Freesteel Blog » Random democracy rant

Random democracy rant

Friday, September 14th, 2007 at 12:58 am Written by:

I just went to a townhall debate on the motion Liverpool believes that traditional politics has failed. Against the motion was Lord Rodgers, a former secretary of state for transport and founder of the SDP, and a Labour Party local councilor who is a barrister and has stood as an MP in a seat to the north of here.

(He can’t stand for election in my constituency because it’s already held by a Labour MP in a safe seat, and she basically has tenure. There is no functioning democratic mechanism for removing her, short of dropping a bomb out of a helicopter — an action she thinks is perfectly reasonable against her political opponents, as long as they are blind and in a wheelchair.)
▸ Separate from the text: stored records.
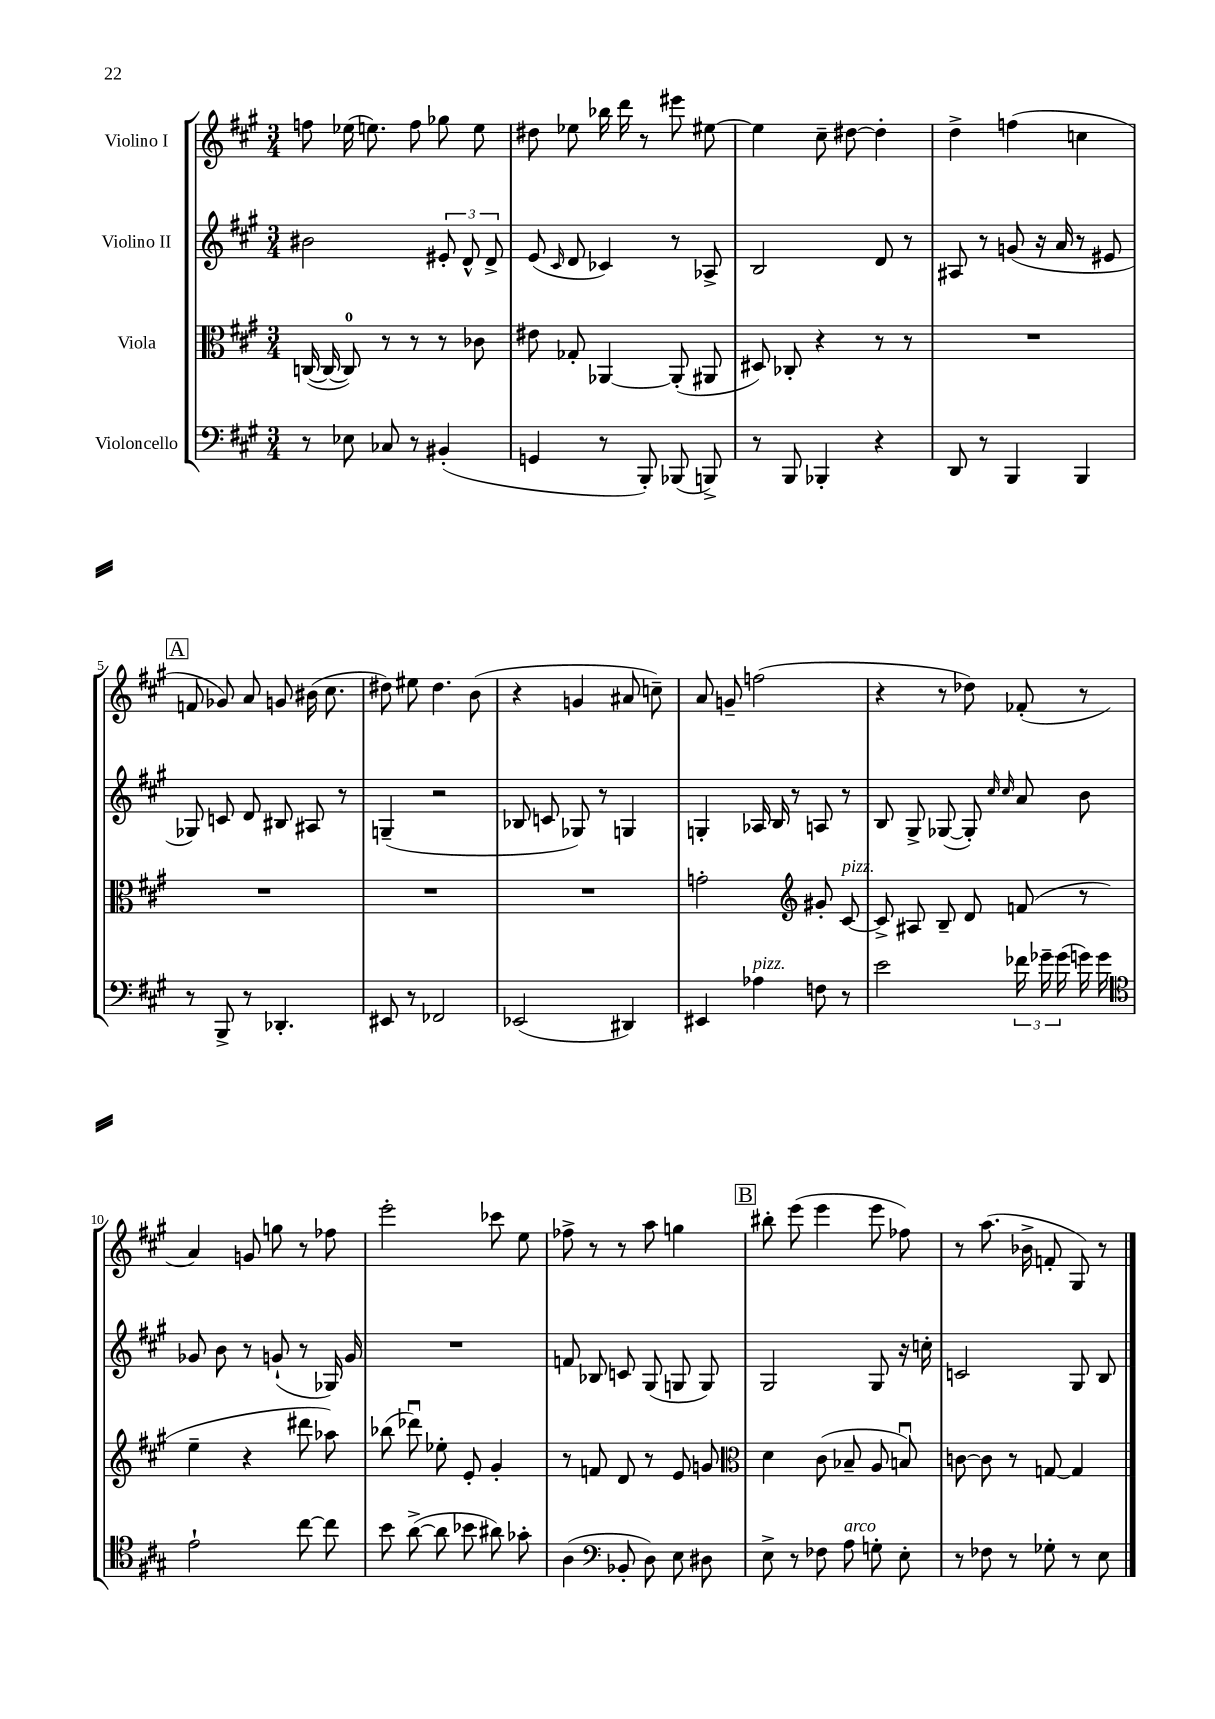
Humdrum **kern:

**kern	**kern	**kern	**kern
*staff4	*staff3	*staff2	*staff1
*clefF4	*clefC3	*clefG2	*clefG2
*k[f#c#g#]	*k[f#c#g#]	*k[f#c#g#]	*k[f#c#g#]
*M3/4	*M3/4	*M3/4	*M3/4
8r	([16C/	2b#\	8ff\
.	16C/_	.	.
8E-\	8C/])	.	(16ee-\
.	.	.	8.ee\)
8C-/	8r	.	.
8r	8r	.	8ff\
(4BB#'/	8r	12e#'/	8gg-\
.	.	12d^^/	.
.	8c-\	.	8ee\
.	.	12d^/	.
=	=	=	=
4GG/	8e#\	(8e/	8dd#\
.	.	16qqc#/	.
.	8G-'/	8d/	8ee-\
8r	[4AA-/	4c-/)	16bb-\
.	.	.	16ddd\
8BBB'/)	.	.	8r
(8BBB-/	(8AA-'/]	8r	8eee#\
8BBB^/)	8AA#/	8A-^/	[8ee#\
=	=	=	=
8r	8D#/)	2B/	4ee#\]
8BBB/	8C-'/	.	.
4BBB-'/	4r	.	8cc#~\
.	.	.	[8dd#\
4r	8r	8d/	4dd#'\]
.	8r	8r	.
=	=	=	=
8DD/	2.r	8A#/	4dd^\
8r	.	8r	.
4BBB/	.	(8g/	(4ff\
.	.	16r	.
.	.	16a/	.
4BBB/	.	8r	4cc\
.	.	8e#/	.
=	=	=	=
8r	2.r	8G-/)	8f/
8BBB^/	.	8c/	8g-/)
8r	.	8d/	8a/
4.DD-'/	.	8B#/	8g/
.	.	8A#/	(16b#\
.	.	.	8.cc#\
.	.	8r	.
=	=	=	=
8EE#/	2.r	(4G~/	8dd#\)
8r	.	.	8ee#\
2FF-/	.	2r	4.dd#\
.	.	.	(8b\
=	=	=	=
(2EE-/	2.r	8B-/	4r
.	.	8c/	.
.	.	8G-/)	4g/
.	.	8r	.
4DD#/)	.	4G/	8a#/
.	.	.	8cc~\)
=	=	=	=
4EE#/	2g'\	4G'/	8a/
.	.	.	8g~/
4A-\	.	16A-/	(2ff\
.	.	16B/	.
.	.	8r	.
*	*clefG2	*	*
8F\	8g#'/	8A/	.
8r	[8c#/	8r	.
=	=	=	=
2e\	8c#^/]	8B/	4r
.	8A#/	8G#^/	.
.	8B~/	([8G-/	8r
.	8d/	8G-'/])	8dd-\)
.	.	16qqcc#/	.
.	.	16qqcc#/	.
24f-\	(8f/	8a/	(8f-'/
24g-~\	.	.	.
(24g-\	.	.	.
16g\)	8r	8b\	8r
16g\	.	.	.
=	=	=	=
*clefC4	*	*	*
2e`\	4ee~\	8g-/	4a/)
.	.	8b\	.
.	4r	8r	8g/
.	.	(8g`/	8gg\
[8cc#\	8ddd#\	8r	8r
8cc#\]	8aa-\)	16G-/)	8ff-\
.	.	16g/	.
=	=	=	=
8b\	(8bb-\	2.r	2eee'\
([8a^\	8ddd-u\)	.	.
8a\]	8ee-'\	.	.
8b-\	8e'/	.	.
8a#\)	4g#'/	.	8ccc-\
8g-'\	.	.	8ee\
=	=	=	=
(4A\	8r	8f/	8ff-^\
.	8f/	8B-/	8r
*clefF4	*	*	*
8BB-'/	8d/	8c/	8r
8D\)	8r	(8G#/	8aa\
8E\	8e/	8G/	4gg\
8D#\	8g/	8G/)	.
=	=	=	=
*	*clefC3	*	*
8E^\	4d\	2G#/	8bb#'\
8r	.	.	(8eee\
8F-\	(8c#\	.	4eee\
8A\	8B-~/	.	.
8G'\	8A/	8G#/	8eee\
8E'\	8Bu/)	16r	8ff-\)
.	.	16cc'\	.
=	=	=	=
8r	[8c\	2c/	8r
8F-\	8c\]	.	(8.aa\
8r	8r	.	.
.	.	.	16b-^\
8G-'\	[8G/	.	8f'/
8r	4G/]	8G#/	8G#/)
8E\	.	8B/	8r
==	==	==	==
*-	*-	*-	*-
When it got to questions from the audience, it got a bit rowdy. The big issue was of the local council selling off a large slice of public park for a gigantic Tesco’s supermarket, keeping all the details commercially confidential, and doing everything in its power to ignore and deny local opinion.

Not being good at thinking aloud, I didn’t say anything useful. Here’s what I would have said:

We’ve been told that the “traditional” democratic procedures are perfectly all right, because we have the options to express our political opinions by (a) voting, or if that doesn’t work, by (b) joining a party and running for office, or if that doesn’t work, by (c) setting up our own party (he chuckled, slapping Lord Rodgers on the back).

Unfortunately, due to the electoral system and the location of my house, my vote doesn’t count for anything at all. I am also not a barrister with ten years of training in public speaking to make myself eligible for political office. And I also haven’t got 20 years of Parliamentary service, building up connections with enough people and able to break away and form my own party.

You, sir, have therefore recommended that I be content with these three options within the “traditional” process, which you know won’t work as certainly as you know that my applying for one of those Executive’s jobs printed in the Financial Times won’t work. That is immoral.

I am surprised I have not heard of a fourth option for these good people of Kirby who are going to lose their park to Tesco’s, which is: “If they don’t like it, they should not go shopping there when it’s built.”

The only things that have ever, ever worked to move politics forward have been strikes, riots, direct action, and civil disobedience. If the locals cared to put their minds to it, they could certainly break in and create enough mischief against all the machinery used for the destruction of their park over the course of the build to become part of the business calculation.

These extremely traditional methods get issues forced onto the agenda where concessions can be made. It has totally obvious that you cannot reason with your employer for a 40 hour week unless you are able to threaten a damaging enough strike. Otherwise he is not going to talk.

It would seem to me that the most important pillar of our current highly developed political process is a systematic mis-education of the public into the false belief that our current series of institutions (a) work and are self-correcting, and (b) are wholly responsible for all the gains we have made so far. They are not.

Our politicians are the last people we should trust to tell us whether the system is doing a good job. They have a conflict of interest. Yet they are always the ones the media turns to for comment.